The next important environmental factor is the light intensity. The light intensity is reduced from 100 µmol m^-2 s^-1 continuous white light (standardized for optimal growth rate) to ca. 30 µmol m^-2 s^-1. We observed that duckweeds are able to deal with low light intensity only when the temperature is also reduced. At 25°C several species (e.g. from the genus Wolffiella) die at such low light intensities. This light intensity seems to be close to the photon compensation point, i.e., the light intensity where the rate of photosynthesis exactly matches the rate of cellular respiration. 
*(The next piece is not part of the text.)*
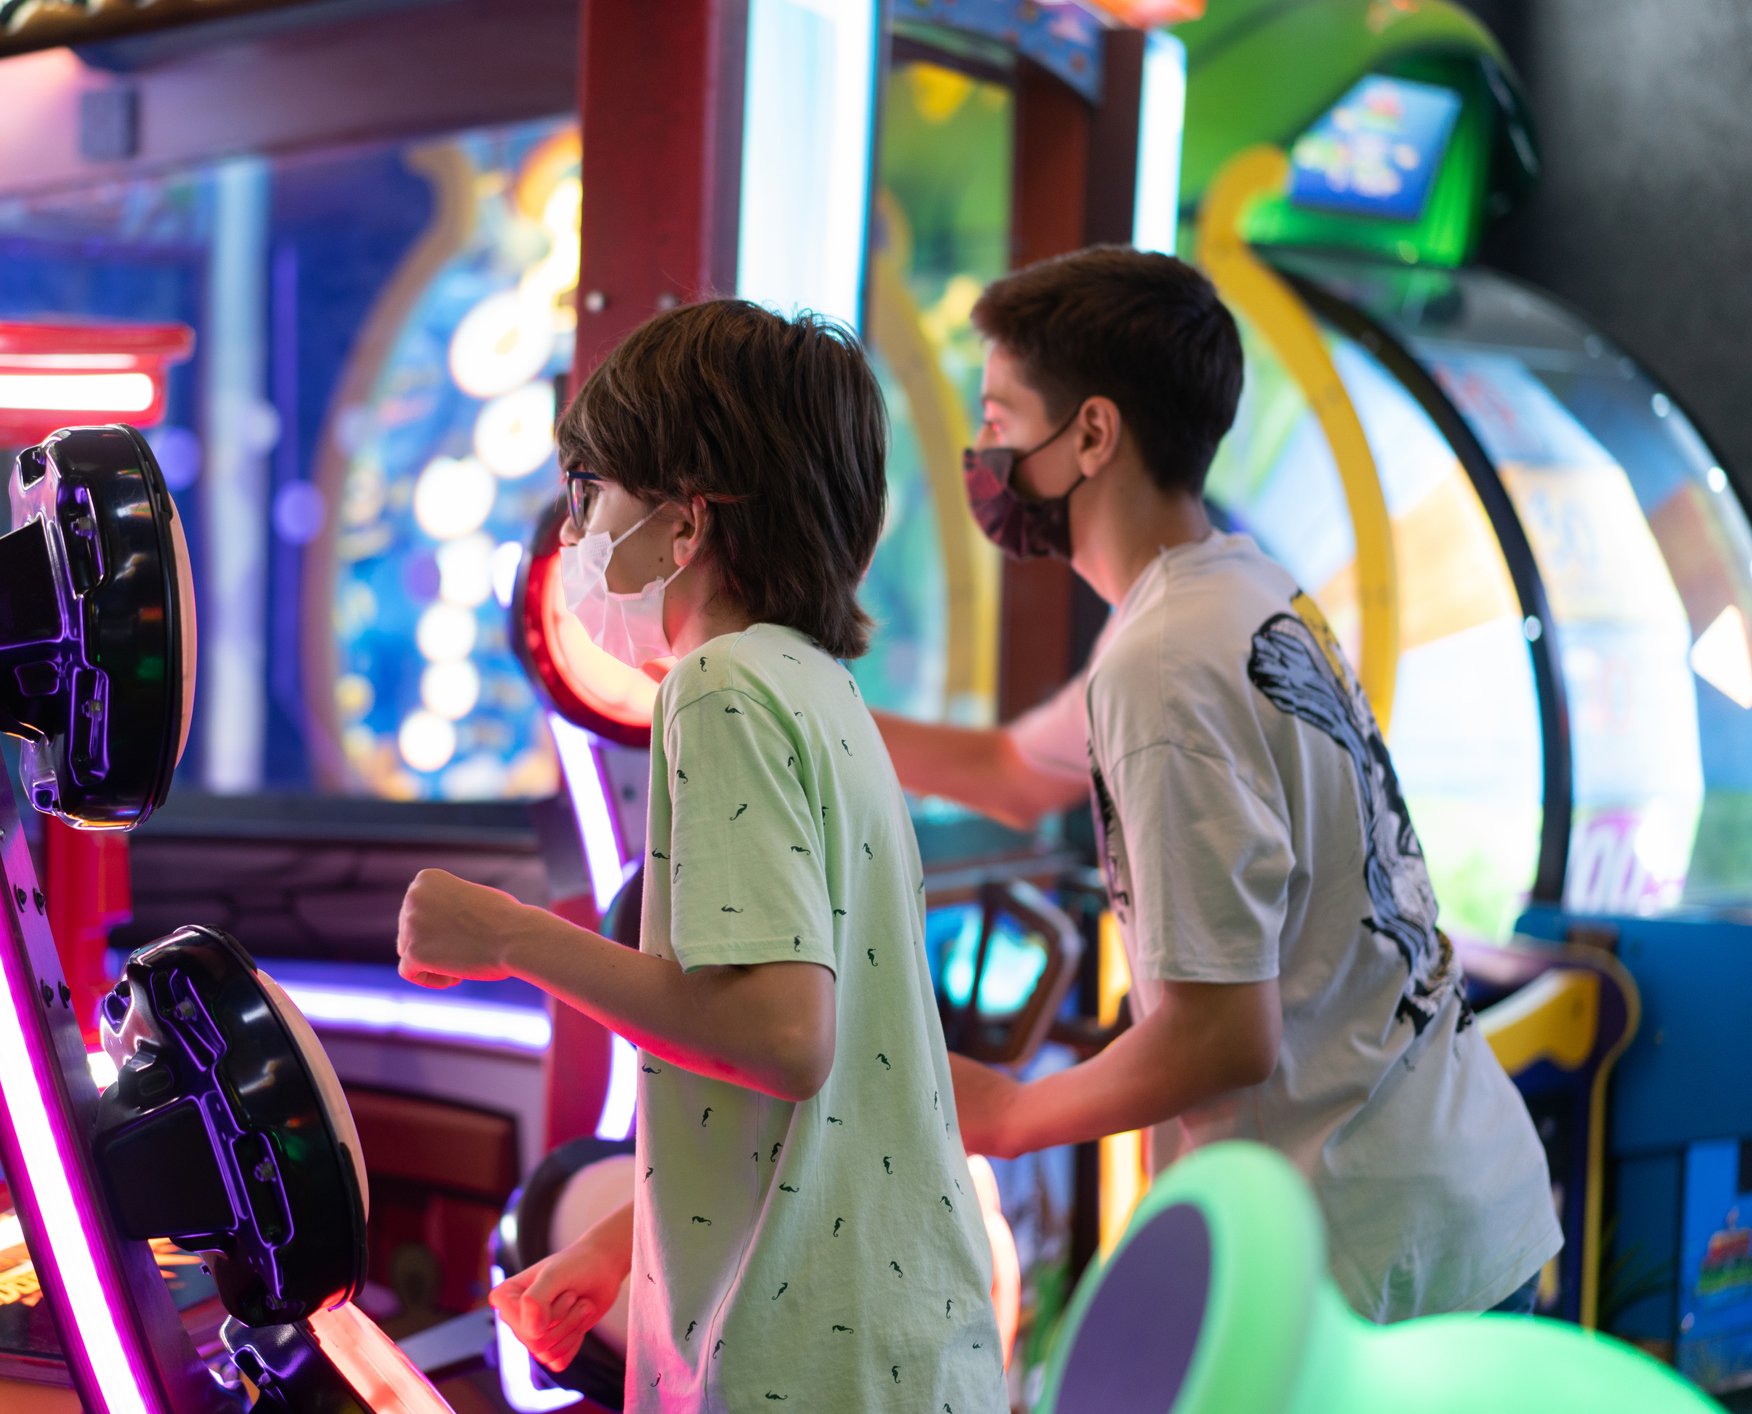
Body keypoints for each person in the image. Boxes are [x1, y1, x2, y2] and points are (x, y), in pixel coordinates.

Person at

It is also very useful to reduce the water availability. This can be done by replacing the liquid medium by an Agar-based medium. Instead of Agar also a kind of synthetic Agar, GELRITE, can be used. These semisolid media have to be prepared with a defined nutrient medium to supply the macro- and micro-nutrients to the plants. We normally use N-medium. The concentration of KH₂PO₄ is increased to 1 mM. At the low concentration used in liquid medium (e.g. 60 µM), the survival of plants on Agar would be for a very short duration. However, also other media are possible. Often MS-medium is used because this medium is commercially available as a ready-to-use mixture. Solid Agar is added to the nutrient medium, normally at a concentration of 0.9 %. For sensitive clones, addition of as low as 0.7 % Agar is possible. Gelrite is used at a concentration of ca. 0.45 %. Normally one litre Agar suspension is prepared, heated in a microwave oven to 80°C, and 50 – 75 ml of it is poured into each of the 100 ml-Erlenmeyer flasks secured with cotton wool stoppers. The flasks are then autoclaved. It is indeed a very large amount of Agar in each flask having the advantage that the life time of stock cultures is very long, ca. 4 to 5 or even 6 months. In other stock collections standard glass test tubes are used, filled with 5 ml Agar medium and also closed with cotton wool stoppers. Alternatively, sterile plastic Petri dishes could be used. The diameter of the Petri dishes might be 9 cm (standard quality, very cheap) or much smaller, down to a diameter of 3 cm in order to spare medium and space. In these cases, the Agar medium is first autoclaved, normally in 1 L flasks, and then poured into sterile Petri dishes in a laminar flow box. After inoculating the plants, the Petri dishes are closed by parafilm to prevent faster rate of drying of the Agar layer. 

In order to control the sterility (in terms of pure, uncontaminated cultures) of plants it is useful to add low molecular weight carbohydrates. Glucose (50 mM) or sucrose (25 mM) are commonly used. We learned recently, that in some cases (e.g. Wolffia) after sterilization, 50 mM glucose is too high for their regeneration and plants often die. In this case, but perhaps also in general, 25 mM glucose or 25 mM sucrose are better used in Agar or gelrite media. Fructose is not recommended.

Species of the genus Spirodela (S. polyrhiza, S. intermedia) tend to grow in several layers, one above the other. As a consequence, the younger fronds in the upper most layers lose their contact to water supplying Agar and die thereafter. Therefore, for these two species, we use liquid medium without sugar. The disadvantage is that the contaminations cannot be recognized and in each case a sterility test is necessary before using these plants. When sugar is added, the survival of the fronds is too short. 

For S. polyrhiza there exists another opportunity for their long-term preservation. This species forms turions, survival organs that sink to the bottom of the flasks and can easily be harvested. Turions can be stored in a fridge (5°C, darkness) for several years. Turion formation can be easily initiated by inoculating plants in a liquid medium with low phosphate concentrations, e.g. 60 µM. The inoculated plants and their emerging daughters use the available phosphate for vegetative growth and after a certain time period, the drastically reduced phosphate concentration (e.g. to 2 µM) induces turion formation. Addition of glucose (50 mM) is recommended to accelerate this process and to increase the turion yield.

Adapted from an excellent review by K. Sowjanya Sree and Klaus-J. Appenroth (see the 12th issue of Duckweed Forum).